Denn so geht schon Dylans Lied «What was it you wanted». Aber jetzt wurde aus dem verstörten alten Mann doch noch ein braver Junge. Der endlich die frohe Botschaft aus Stockholm zur Kenntnis nahm. Jetzt endlich sagte Bob Dylan, dass ihn der Nobelpreis für Literatur «sprachlos» gemacht habe. Er sagte auch (beinahe) zu, den Preis entgegenzunehmen.

Das lange Schweigen war für Dylanologen die reine Nostalgie und für die Schwedische Akademie ein Albtraum. Man konnte es förmlich spüren, auch wenn nichts Physikalisches daran war, dass der Nobelpreis mit jedem Tag Schweigen den halben Wert seiner Aura verlor. Währenddessen konnten die Fans sofort Stellen beisteuern aus Dylan-Liedern zum Thema «nicht abgenommenes Telefon».

Meine lautet so: «Ich rief den Auskunftsdienst an, um wenigstens eine Stimme zu vernehmen oder so was. ‹Wenn Sie das Beep hören, ist es drei Uhr.› Die Stimme sagte das über eine Stunde lang, und ich hängte auf.» (Talkin’ World War III Blues). 

4. Michael Moore – Der wütende weisse Mann

von Lory Roebuck

Donald Trump ist sein derzeitiger Erzfeind, doch wie Filmemacher Michael Moore die verbale Keule schwingt, ist dem US-Präsidentschaftskandidaten gar nicht so unähnlich. Für seinen neuen Film «TrumpLand» stand der Oscar-Gewinner einem Saal voller Trump-Sympathisanten gegenüber, um sich genüsslich über sie auszulassen. Herumbrüllende Trump-Anhänger imitiert er mit dem Kommentar: «So hört sich ein sterbender Dinosaurier an.» Mit dieser Masche wird er keinen Trump-Wähler umstimmen.

Toll ist sein Film trotzdem. Und zwar dann, wenn er statt zu missionieren, Realsatire betreibt. So lässt Moore alle Muslime im Saal von einer Drohne überwachen und alle Mexikaner hinter einer Pappmauer verschwinden («keine Sorge, ihr könnt euch freikaufen»). Und die Angst des weissen Amerikaners erklärt er so: «Wird nach einem Schwarzen eine Frau Präsident, muss darauf ja unweigerlich ein Schwuler folgen, dann ein Transgender – bis schliesslich die Tierschützer einen Hamster im Weissen Haus installieren.»

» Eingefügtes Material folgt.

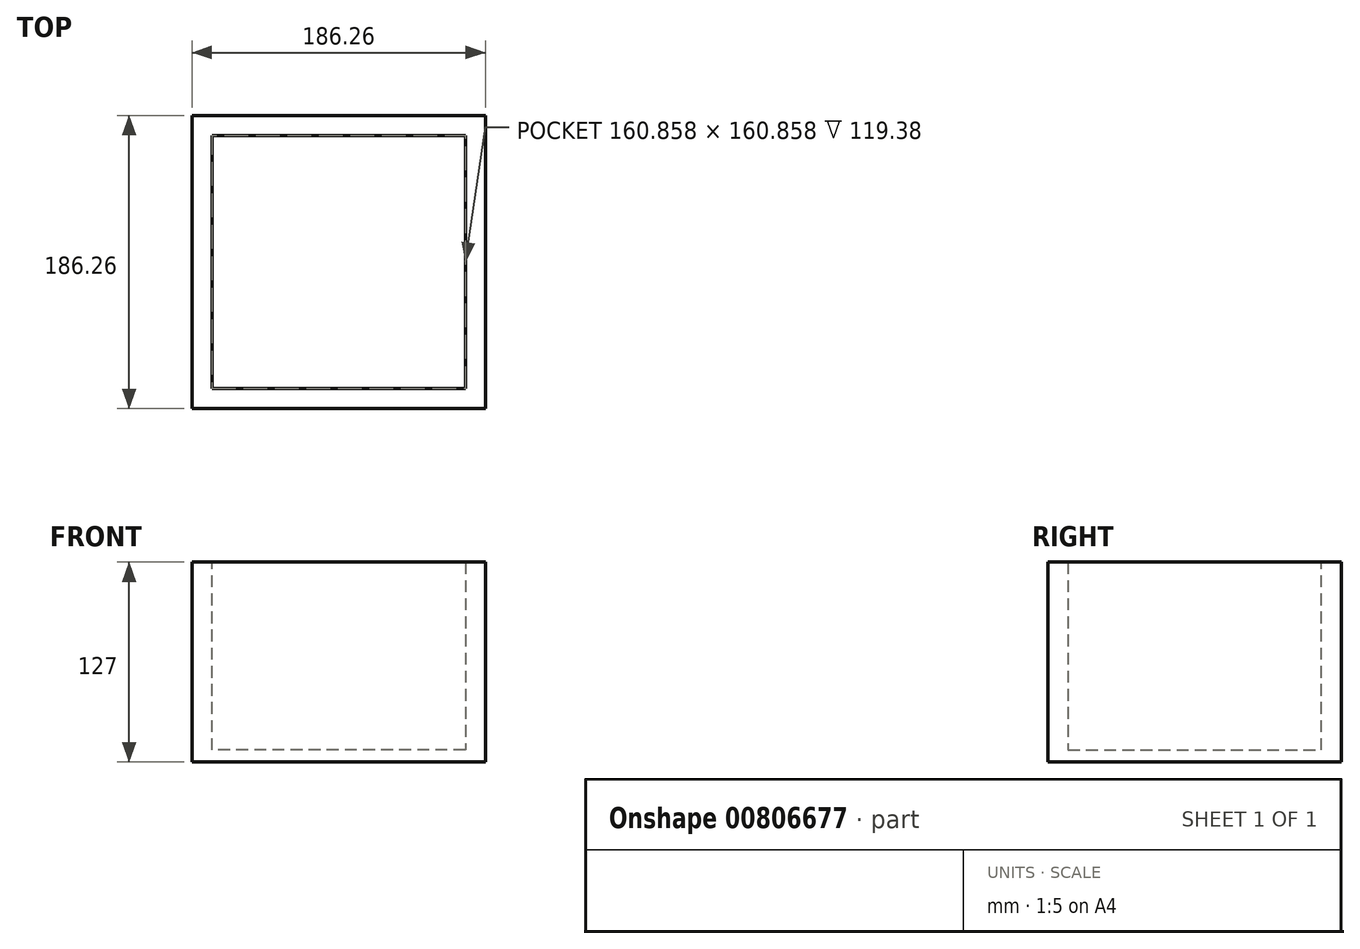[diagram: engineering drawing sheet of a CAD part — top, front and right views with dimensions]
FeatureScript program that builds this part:
annotation { "Feature Type Name" : "Feature", "Feature Type Description" : "" }
export const myFeature = defineFeature(function(context is Context, id is Id, definition is map)
    precondition{}
    {
        {
            var Q0;
            Q0=qCreatedBy(makeId("Top.planeOp"),FACE);
            var sketch = newSketch(context, id + "F0", { "sketchPlane" : qUnion([Q0])});
            skLineSegment(sketch, "E0.bottom", {"start": v(80.43, -80.43) * mm, "end": v(-80.43, -80.43) * mm});
            skLineSegment(sketch, "E0.top", {"start": v(80.43, 80.43) * mm, "end": v(-80.43, 80.43) * mm});
            skLineSegment(sketch, "E0.left", {"start": v(80.43, -80.43) * mm, "end": v(80.43, 80.43) * mm});
            skLineSegment(sketch, "E0.right", {"start": v(-80.43, -80.43) * mm, "end": v(-80.43, 80.43) * mm});
            skPoint(sketch, "E0.middle", {"position": v(0, 0) * mm});
            skSolve(sketch);
        }
        {
            var Q0;
            Q0 = qSketchRegion(id + "F0", true);
            var Q1;
            Q1=makeQuery(id+"F0.imprint","IMPRINT",FACE,{"disambiguationData":[TD([[makeQuery(id+"F0.imprint","IMPRINT",EDGE,{"derivedFrom":sQuery(id+"F0.wireOp",EDGE,"E0.bottom")}),-1.0]])]});
            extrude(context, id + "F1", {"entities" : qUnion([Q0, Q1]), "depth" : 7.62 * mm, "offsetDistance" : 25.4 * mm});
        }
        {
            var Q0;
            Q0=qCreatedBy(makeId("Top.planeOp"),FACE);
            var sketch = newSketch(context, id + "F2", { "sketchPlane" : qUnion([Q0])});
            skLineSegment(sketch, "E1.bottom", {"start": v(93.13, -93.13) * mm, "end": v(-93.13, -93.13) * mm});
            skLineSegment(sketch, "E1.top", {"start": v(93.13, 93.13) * mm, "end": v(-93.13, 93.13) * mm});
            skLineSegment(sketch, "E1.left", {"start": v(93.13, -93.13) * mm, "end": v(93.13, 93.13) * mm});
            skLineSegment(sketch, "E1.right", {"start": v(-93.13, -93.13) * mm, "end": v(-93.13, 93.13) * mm});
            skPoint(sketch, "E1.middle", {"position": v(0, 0) * mm});
            skLineSegment(sketch, "E2.bottom", {"start": v(80.43, -80.43) * mm, "end": v(-80.43, -80.43) * mm});
            skLineSegment(sketch, "E2.top", {"start": v(80.43, 80.43) * mm, "end": v(-80.43, 80.43) * mm});
            skLineSegment(sketch, "E2.left", {"start": v(80.43, -80.43) * mm, "end": v(80.43, 80.43) * mm});
            skLineSegment(sketch, "E2.right", {"start": v(-80.43, -80.43) * mm, "end": v(-80.43, 80.43) * mm});
            skSolve(sketch);
        }
        {
            var Q0;
            Q0 = qSketchRegion(id + "F2", true);
            var Q1;
            Q1=makeQuery(id+"F2.imprint","IMPRINT",FACE,{"disambiguationData":[TD([[makeQuery(id+"F2.imprint","IMPRINT",EDGE,{"derivedFrom":sQuery(id+"F2.wireOp",EDGE,"E1.bottom")}),-1.0]])]});
            extrude(context, id + "F3", {"entities" : qUnion([Q0, Q1]), "operationType" : NewBodyOperationType.ADD, "depth" : 127 * mm, "offsetDistance" : 25.4 * mm});
        }
    });
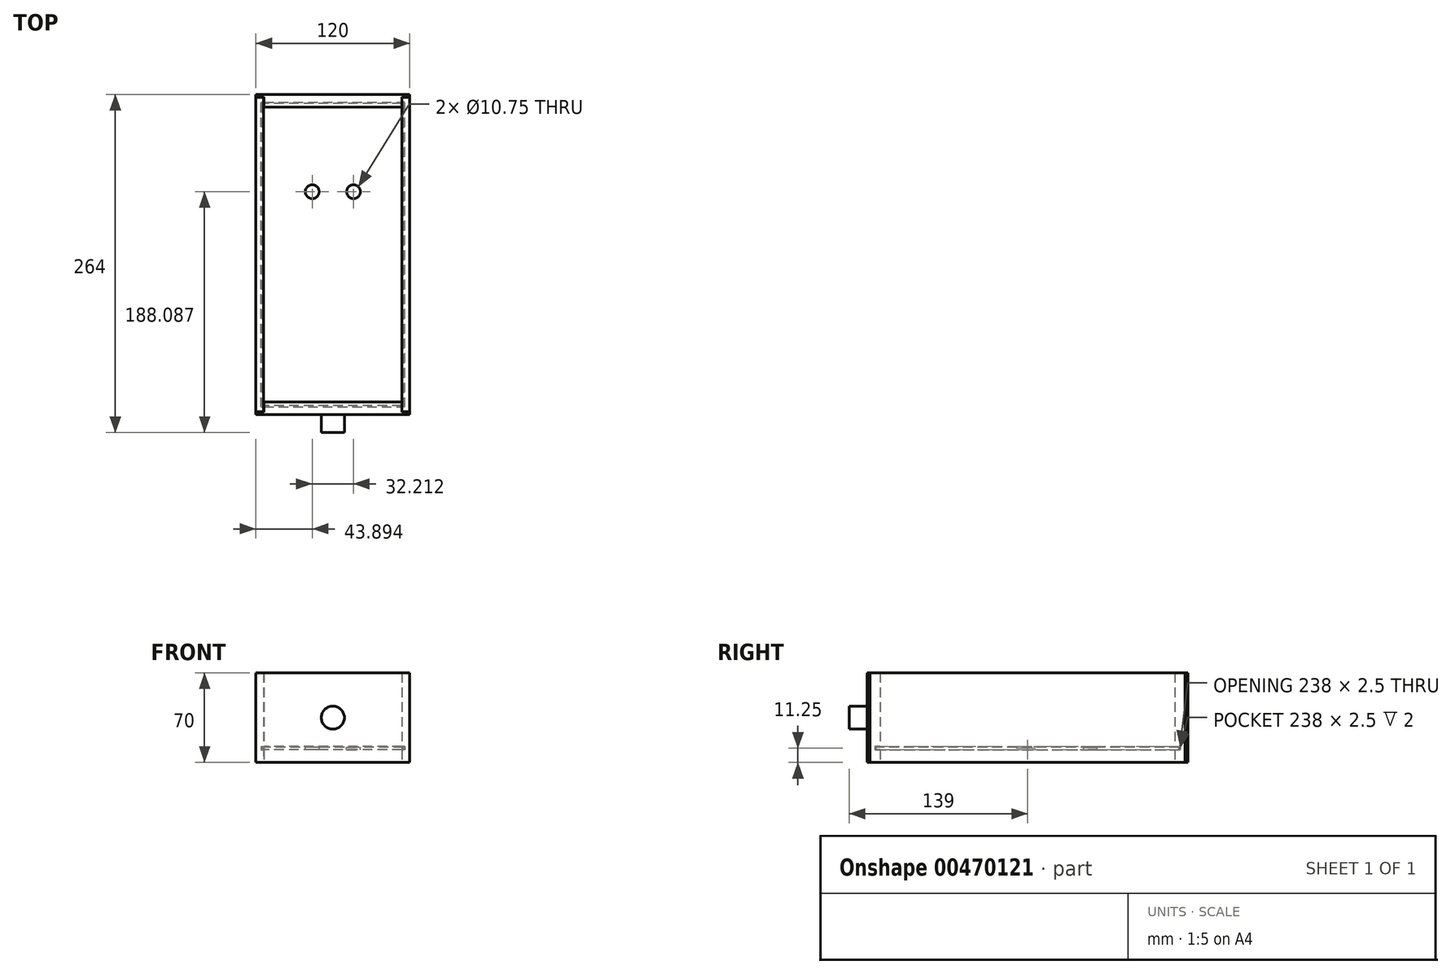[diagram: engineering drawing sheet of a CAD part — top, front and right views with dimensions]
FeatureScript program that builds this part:
annotation { "Feature Type Name" : "Feature", "Feature Type Description" : "" }
export const myFeature = defineFeature(function(context is Context, id is Id, definition is map)
    precondition{}
    {
        {
            var Q0;
            Q0=qCreatedBy(makeId("Top.planeOp"),FACE);
            var sketch = newSketch(context, id + "F0", { "sketchPlane" : qUnion([Q0])});
            skLineSegment(sketch, "E0", {"start": v(0, 250) * mm, "end": v(-60, 250) * mm});
            skLineSegment(sketch, "E1", {"start": v(-60, 250) * mm, "end": v(-60, 248) * mm});
            skLineSegment(sketch, "E2", {"start": v(-60, 248) * mm, "end": v(-53.8, 248) * mm});
            skLineSegment(sketch, "E3", {"start": v(-53.8, 248) * mm, "end": v(-53.8, 240) * mm});
            skLineSegment(sketch, "E4", {"start": v(-53.8, 240) * mm, "end": v(0, 240) * mm});
            skLineSegment(sketch, "E5", {"start": v(0, 240) * mm, "end": v(0, 250) * mm});
            skLineSegment(sketch, "E6", {"start": v(0, 0) * mm, "end": v(-60, 0) * mm});
            skLineSegment(sketch, "E7", {"start": v(-60, 0) * mm, "end": v(-60, 2) * mm});
            skLineSegment(sketch, "E8", {"start": v(-60, 2) * mm, "end": v(-53.8, 2) * mm});
            skLineSegment(sketch, "E9", {"start": v(-53.8, 2) * mm, "end": v(-53.8, 10) * mm});
            skLineSegment(sketch, "E10", {"start": v(-53.8, 10) * mm, "end": v(0, 10) * mm});
            skLineSegment(sketch, "E11", {"start": v(0, 10) * mm, "end": v(0, 0) * mm});
            skLineSegment(sketch, "E12.bottom", {"start": v(-60, 247.8) * mm, "end": v(-54, 247.8) * mm});
            skLineSegment(sketch, "E12.top", {"start": v(-60, 2.2) * mm, "end": v(-54, 2.2) * mm});
            skLineSegment(sketch, "E12.left", {"start": v(-60, 247.8) * mm, "end": v(-60, 2.2) * mm});
            skLineSegment(sketch, "E12.right", {"start": v(-54, 247.8) * mm, "end": v(-54, 2.2) * mm});
            skSolve(sketch);
        }
        {
            var Q0;
            Q0 = qSketchRegion(id + "F0", true);
            extrude(context, id + "F1", {"entities" : qUnion([Q0]), "depth" : 70 * mm});
        }
        {
            var Q0;
            Q0=qCreatedBy(makeId("Front.planeOp"),FACE);
            var sketch = newSketch(context, id + "F2", { "sketchPlane" : qUnion([Q0])});
            skArc(sketch, "E13", {"start": v(0, 44) * mm, "mid": v(-9, 35) * mm, "end": v(0, 26) * mm});
            skLineSegment(sketch, "E14", {"start": v(0, 44) * mm, "end": v(0, 26) * mm});
            skSolve(sketch);
        }
        {
            var Q0;
            Q0 = qSketchRegion(id + "F2", true);
            extrude(context, id + "F3", {"entities" : qUnion([Q0]), "depth" : 14 * mm});
        }
        {
            var Q0;
            Q0=qCreatedBy(makeId("Top.planeOp"),FACE);
            cPlane(context, id + "F4", {"entities" : qUnion([Q0]), "cplaneType" : CPlaneType.OFFSET, "offset" : 12 * mm, "width" : 150 * mm, "height" : 150 * mm});
        }
        {
            var Q0;
            Q0=qCreatedBy(makeId("Right.planeOp"),FACE);
            var sketch = newSketch(context, id + "F5", { "sketchPlane" : qUnion([Q0])});
            skLineSegment(sketch, "E15.bottom", {"start": v(6, 12.5) * mm, "end": v(244, 12.5) * mm});
            skLineSegment(sketch, "E15.top", {"start": v(6, 10) * mm, "end": v(244, 10) * mm});
            skLineSegment(sketch, "E15.left", {"start": v(6, 12.5) * mm, "end": v(6, 10) * mm});
            skLineSegment(sketch, "E15.right", {"start": v(244, 12.5) * mm, "end": v(244, 10) * mm});
            skSolve(sketch);
        }
        {
            var Q0;
            Q0 = qSketchRegion(id + "F5", true);
            extrude(context, id + "F6", {"entities" : qUnion([Q0]), "operationType" : NewBodyOperationType.REMOVE, "oppositeDirection" : true, "depth" : 56 * mm});
        }
        {
            var Q0;
            Q0=qCreatedBy(id+"F4.planeOp",FACE);
            var sketch = newSketch(context, id + "F7", { "sketchPlane" : qUnion([Q0])});
            skLineSegment(sketch, "E16.bottom", {"start": v(0, 243) * mm, "end": v(-55, 243) * mm});
            skLineSegment(sketch, "E16.top", {"start": v(0, 7) * mm, "end": v(-55, 7) * mm});
            skLineSegment(sketch, "E16.left", {"start": v(0, 243) * mm, "end": v(0, 7) * mm});
            skLineSegment(sketch, "E16.right", {"start": v(-55, 243) * mm, "end": v(-55, 7) * mm});
            skCircle(sketch, "E17", {"center": v(-16.1, 174.09) * mm, "radius": 5.38 * mm});
            skSolve(sketch);
        }
        {
            var Q0;
            Q0=makeQuery(id+"F7.imprint","IMPRINT",FACE,{"disambiguationData":[TD([[makeQuery(id+"F7.imprint","IMPRINT",EDGE,{"derivedFrom":sQuery(id+"F7.wireOp",EDGE,"E16.bottom")}),1.0]])]});
            var Q1;
            Q1=makeQuery(id+"F6.boolean.opBoolean","INTERSECT",VERTEX,{"derivedFrom":[makeQuery(id+"F1.opExtrude","SWEPT_FACE",FACE,{"disambiguationData":[OSD([sQuery(id+"F0.wireOp",EDGE,"E4")])]}),makeQuery(id+"F6.opExtrude","SWEPT_FACE",FACE,{"disambiguationData":[OSD([sQuery(id+"F5.wireOp",EDGE,"E15.top")])]})]});
            extrude(context, id + "F8", {"entities" : qUnion([Q0]), "oppositeDirection" : true, "endBoundEntityVertex" : qUnion([Q1]), "depth" : 2 * mm});
        }
        {
            var Q0;
            Q0=makeQuery(id+"F1.opExtrude","SWEPT_BODY",BODY,{"disambiguationData":[OSD([sQuery(id+"F0.wireOp",EDGE,"E12.bottom"),sQuery(id+"F0.wireOp",EDGE,"E12.top"),sQuery(id+"F0.wireOp",EDGE,"E12.left"),sQuery(id+"F0.wireOp",EDGE,"E12.right")])]});
            var Q1;
            Q1=makeQuery(id+"F1.opExtrude","SWEPT_BODY",BODY,{"disambiguationData":[OSD([sQuery(id+"F0.wireOp",EDGE,"E6"),sQuery(id+"F0.wireOp",EDGE,"E7"),sQuery(id+"F0.wireOp",EDGE,"E8"),sQuery(id+"F0.wireOp",EDGE,"E9"),sQuery(id+"F0.wireOp",EDGE,"E10"),sQuery(id+"F0.wireOp",EDGE,"E11")])]});
            var Q2;
            Q2=makeQuery(id+"F1.opExtrude","SWEPT_BODY",BODY,{"disambiguationData":[OSD([sQuery(id+"F0.wireOp",EDGE,"E0"),sQuery(id+"F0.wireOp",EDGE,"E1"),sQuery(id+"F0.wireOp",EDGE,"E2"),sQuery(id+"F0.wireOp",EDGE,"E3"),sQuery(id+"F0.wireOp",EDGE,"E4"),sQuery(id+"F0.wireOp",EDGE,"E5")])]});
            var Q3;
            Q3=qCreatedBy(makeId("Right.planeOp"),FACE);
            mirror(context, id + "F9", {"operationType" : NewBodyOperationType.ADD, "entities" : qUnion([Q0, Q1, Q2]), "mirrorPlane" : qUnion([Q3])});
        }
        {
            var Q0;
            Q0=makeQuery(id+"F8.opExtrude","SWEPT_BODY",BODY,{"disambiguationData":[OSD([sQuery(id+"F7.wireOp",EDGE,"E16.bottom"),sQuery(id+"F7.wireOp",EDGE,"E16.top"),sQuery(id+"F7.wireOp",EDGE,"E16.left"),sQuery(id+"F7.wireOp",EDGE,"E16.right"),sQuery(id+"F7.wireOp",EDGE,"E17")])]});
            var Q1;
            Q1=makeQuery(id+"F3.opExtrude","SWEPT_BODY",BODY,{"disambiguationData":[OSD([sQuery(id+"F2.wireOp",EDGE,"E13"),sQuery(id+"F2.wireOp",EDGE,"E14")])]});
            var Q2;
            Q2=qCreatedBy(makeId("Right.planeOp"),FACE);
            mirror(context, id + "F10", {"operationType" : NewBodyOperationType.ADD, "entities" : qUnion([Q0, Q1]), "mirrorPlane" : qUnion([Q2])});
        }
    });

Da müssen selbst einige Trump-Fans lachen. Und sollte aus Hillary nichts werden, stellt Moore für 2020 seine eigene Kandidatur in Aussicht. Er verspricht: «Ein Ladekabel für alle Geräte, gratis HBO – und jedes Wochenende zwei Joints.» Ein bisschen Entspannung wäre ja gar nicht so verkehrt. 

5. Patricia Kopatchinskaja – Die Unangepasste

von Jenny Berg

Die Geigerin Patricia Kopatchinskaja galt viele Jahre als Geheimtipp. Sie hat den Ruf der Unangepassten. Der jungen Wilden. Und den der Neuerfinderin des Geigenklangs. Denn sie spielt rau und verführerisch süss zugleich, und sie singt, mit und ohne Geige, wann immer es ihr gerade passt. Sie wurde – und wird – gefeiert von all jenen, die die Hits der klassischen Musik einmal anders hören wollen.

Und sie wurde – und wird – kritisiert von all jenen Orchestern und Dirigenten, die die Hits der klassischen Musik so hören wollen wie immer. Einmal hat sie es ausprobiert: hat ein bekanntes romantisches Violinkonzert so gespielt, wie es auf den Youtube-Kanälen rauf und runter dudelt, wie «man» es eben spielt. Das Orchester war begeistert. Und sie: fühlte sich wie eine Prostituierte. – Seither geht sie konsequent ihren eigenen Weg. Und ist damit erfolgreicher denn je.

Gerade hat sie die Stadt Bern mit einem der vier mit 15 000 Franken dotierten Musikpreise ausgezeichnet. Und das Lucerne Festival lädt sie kommenden Sommer als «artiste étoile» ein – was im Klassik-Zirkus fast einer Adelung gleichkommt. Das Festivalmotto lautet «Identität». Für das ehemalige Flüchtlingskind aus Moldawien, das einst nach Wien zog, um Komposition zu studieren, und nun in Bern seine eigene Familie hat, dürfte das eine spannende Herausforderung sein.